Led by UC Berkeley’s Randy Schekman, 21 Nobel laureates from the United States have sent an open letter to President Donald Trump urging him to follow through on a rumored plan to make all federally funded research studies free for the public to read immediately upon publication.
Currently, most journals require a subscription to read their published articles, or make them publicly accessible after a certain period of time. In 2013, President Barack Obama required that all research funded by the U.S. government be made freely available online within 12 months of publication, specifically the peer-reviewed and accepted versions that authors receive prior to journal publication.
The rumor of a presidential executive order lifting this 12-month embargo and requiring immediate publication of author-accepted manuscripts originated in December, though it’s unclear who started the rumor. Several for-profit scientific publishing houses quickly expressed strong opposition, warning of dire consequences for U.S. discovery and innovation.
The Jan. 24 letter, submitted to the president yesterday (Monday, Jan. 27), concludes, “Your policy, President Trump, has the potential to transform American research, to accelerate the conduct of science across the states, and to further increase our nation’s profile on the world stage. Please, sign this important executive order and remove the embargo on access to publicly funded research in the United States.”
Schekman, a professor of molecular and cell biology and co-recipient of the 2013 Nobel Prize in Physiology or Medicine, has long pushed back against academic journal publishers opposed to open access, claiming that the current publishing model is a brake on research advances.
“The hyperbolic reaction of the traditional publishing industry to this proposed policy change is nothing more than an attempt to protect its often excessive profit margin,” he said. “If the White House does something, it will be putting more pressure on the publishers.”
The 10-campus University of California system is currently at a stalemate with one publisher, Elsevier, over the cost of subscriptions and public access to published studies. As a result, UC let its contract with Elsevier expire more than a year ago, hampering UC researchers’ immediate access to top-flight journals such as Cell and The Lancet.
“The proposed policy change suggested by the (White House) Office of Science and Technology Policy is long overdue and will be of enormous benefit to academics, as well as to those who do not have access to the taxpayer-funded research that is held behind a paywall in the traditional subscription model of publication,” Schekman said. “It makes no sense that scholars who do all the work and raise the funds to support their research, typically from taxpayer-funded sources, are then expected to pay to publish their work and then pay, or have their home institutions pay, to read their own work.”
Jeffrey Mackie-Mason, University Librarian at Berkeley and co-chair of the systemwide team negotiating with Elsevier, agrees.
“Scientists since the early 1990s have called for their discoveries to be freely shared with all scientists and citizens in the world — not trapped behind a paywall.

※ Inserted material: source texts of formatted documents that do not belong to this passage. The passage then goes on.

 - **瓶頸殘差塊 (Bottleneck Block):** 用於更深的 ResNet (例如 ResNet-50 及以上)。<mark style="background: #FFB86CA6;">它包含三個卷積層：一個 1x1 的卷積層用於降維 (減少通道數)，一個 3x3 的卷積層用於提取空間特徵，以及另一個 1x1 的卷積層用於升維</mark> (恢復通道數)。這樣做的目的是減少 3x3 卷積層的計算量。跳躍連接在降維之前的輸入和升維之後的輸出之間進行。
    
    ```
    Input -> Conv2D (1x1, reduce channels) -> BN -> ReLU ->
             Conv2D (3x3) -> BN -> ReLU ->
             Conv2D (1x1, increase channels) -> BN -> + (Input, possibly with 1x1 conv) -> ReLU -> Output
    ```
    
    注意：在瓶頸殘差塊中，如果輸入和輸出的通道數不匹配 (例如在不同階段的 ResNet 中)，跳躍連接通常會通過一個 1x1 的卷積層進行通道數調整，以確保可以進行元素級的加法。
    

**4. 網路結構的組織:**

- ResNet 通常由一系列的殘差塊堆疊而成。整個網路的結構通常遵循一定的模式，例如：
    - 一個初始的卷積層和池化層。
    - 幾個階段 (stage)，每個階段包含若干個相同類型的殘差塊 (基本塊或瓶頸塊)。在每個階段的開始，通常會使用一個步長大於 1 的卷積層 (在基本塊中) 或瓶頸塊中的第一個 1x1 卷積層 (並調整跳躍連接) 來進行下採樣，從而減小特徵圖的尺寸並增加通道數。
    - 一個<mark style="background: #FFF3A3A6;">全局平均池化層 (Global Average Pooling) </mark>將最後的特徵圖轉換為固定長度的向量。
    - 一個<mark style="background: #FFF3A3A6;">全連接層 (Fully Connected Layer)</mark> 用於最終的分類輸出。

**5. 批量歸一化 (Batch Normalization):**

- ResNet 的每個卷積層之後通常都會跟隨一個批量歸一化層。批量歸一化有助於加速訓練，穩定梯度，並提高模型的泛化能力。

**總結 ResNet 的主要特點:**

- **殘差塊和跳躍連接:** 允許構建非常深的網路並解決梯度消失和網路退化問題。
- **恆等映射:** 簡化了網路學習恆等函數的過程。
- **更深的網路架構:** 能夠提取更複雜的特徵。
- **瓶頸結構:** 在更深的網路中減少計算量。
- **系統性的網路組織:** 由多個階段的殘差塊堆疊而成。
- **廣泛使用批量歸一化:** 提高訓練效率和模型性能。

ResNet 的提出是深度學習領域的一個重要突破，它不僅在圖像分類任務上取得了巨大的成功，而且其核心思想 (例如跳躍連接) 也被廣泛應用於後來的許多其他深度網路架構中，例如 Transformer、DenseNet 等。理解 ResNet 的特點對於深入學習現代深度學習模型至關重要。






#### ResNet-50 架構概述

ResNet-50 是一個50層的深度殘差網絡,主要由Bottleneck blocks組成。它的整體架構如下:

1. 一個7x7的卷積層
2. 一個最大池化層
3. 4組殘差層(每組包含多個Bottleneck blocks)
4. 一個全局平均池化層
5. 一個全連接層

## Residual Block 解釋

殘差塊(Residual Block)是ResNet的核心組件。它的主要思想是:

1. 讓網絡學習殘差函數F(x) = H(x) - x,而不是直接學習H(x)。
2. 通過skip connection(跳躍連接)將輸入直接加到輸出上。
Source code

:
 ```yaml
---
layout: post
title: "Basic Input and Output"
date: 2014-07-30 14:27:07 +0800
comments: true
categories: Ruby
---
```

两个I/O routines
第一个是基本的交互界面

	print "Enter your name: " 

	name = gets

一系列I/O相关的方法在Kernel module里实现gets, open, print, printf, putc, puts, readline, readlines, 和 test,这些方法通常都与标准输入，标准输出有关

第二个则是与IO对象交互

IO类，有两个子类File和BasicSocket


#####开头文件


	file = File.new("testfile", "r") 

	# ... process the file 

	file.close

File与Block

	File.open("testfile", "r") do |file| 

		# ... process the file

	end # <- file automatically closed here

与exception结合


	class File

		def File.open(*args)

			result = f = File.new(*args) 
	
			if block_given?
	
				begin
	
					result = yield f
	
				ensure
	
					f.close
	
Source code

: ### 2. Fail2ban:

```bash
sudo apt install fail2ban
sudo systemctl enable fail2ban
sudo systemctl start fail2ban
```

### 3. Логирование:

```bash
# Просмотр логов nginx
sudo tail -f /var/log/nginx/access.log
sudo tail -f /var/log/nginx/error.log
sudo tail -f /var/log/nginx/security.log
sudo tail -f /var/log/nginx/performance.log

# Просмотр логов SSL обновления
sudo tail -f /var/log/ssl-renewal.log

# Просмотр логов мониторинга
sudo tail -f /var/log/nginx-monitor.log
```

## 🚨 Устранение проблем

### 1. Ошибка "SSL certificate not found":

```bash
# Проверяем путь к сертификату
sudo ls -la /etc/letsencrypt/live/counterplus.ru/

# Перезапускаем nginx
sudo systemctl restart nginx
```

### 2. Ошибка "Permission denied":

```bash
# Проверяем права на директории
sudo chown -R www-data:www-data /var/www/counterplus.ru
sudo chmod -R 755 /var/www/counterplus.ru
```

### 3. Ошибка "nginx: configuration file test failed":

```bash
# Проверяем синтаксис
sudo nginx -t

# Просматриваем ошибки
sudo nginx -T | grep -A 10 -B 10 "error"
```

It doesn’t cost anything to copy and share an electronic manuscript,” he said. “These Nobel laureates eloquently call for a change to benefit society, not the excess profit margins of publishers.”
The letter, which was also signed by Berkeley economics Nobelist George Akerlof, is one of many sent by academics to the president in support of open access since the rumor began circulating last month. Many were spearheaded by the leading open access advocacy organization, Scholarly Publishing and Academic Resources Coalition (SPARC), which aims to “to democratize access to knowledge, accelerate discovery, and increase the return on our investment in research and education.”
“The Nobel letter was an important piece in demonstrating broad stakeholder support for open access,” wrote SPARC’s executive director, Heather Joseph, in an email. “It complements these letters from students, patients, publishers, researchers and libraries that have already gone to the White House.”
“I believe the open access model represents the future of scientific exchange,” Schekman said.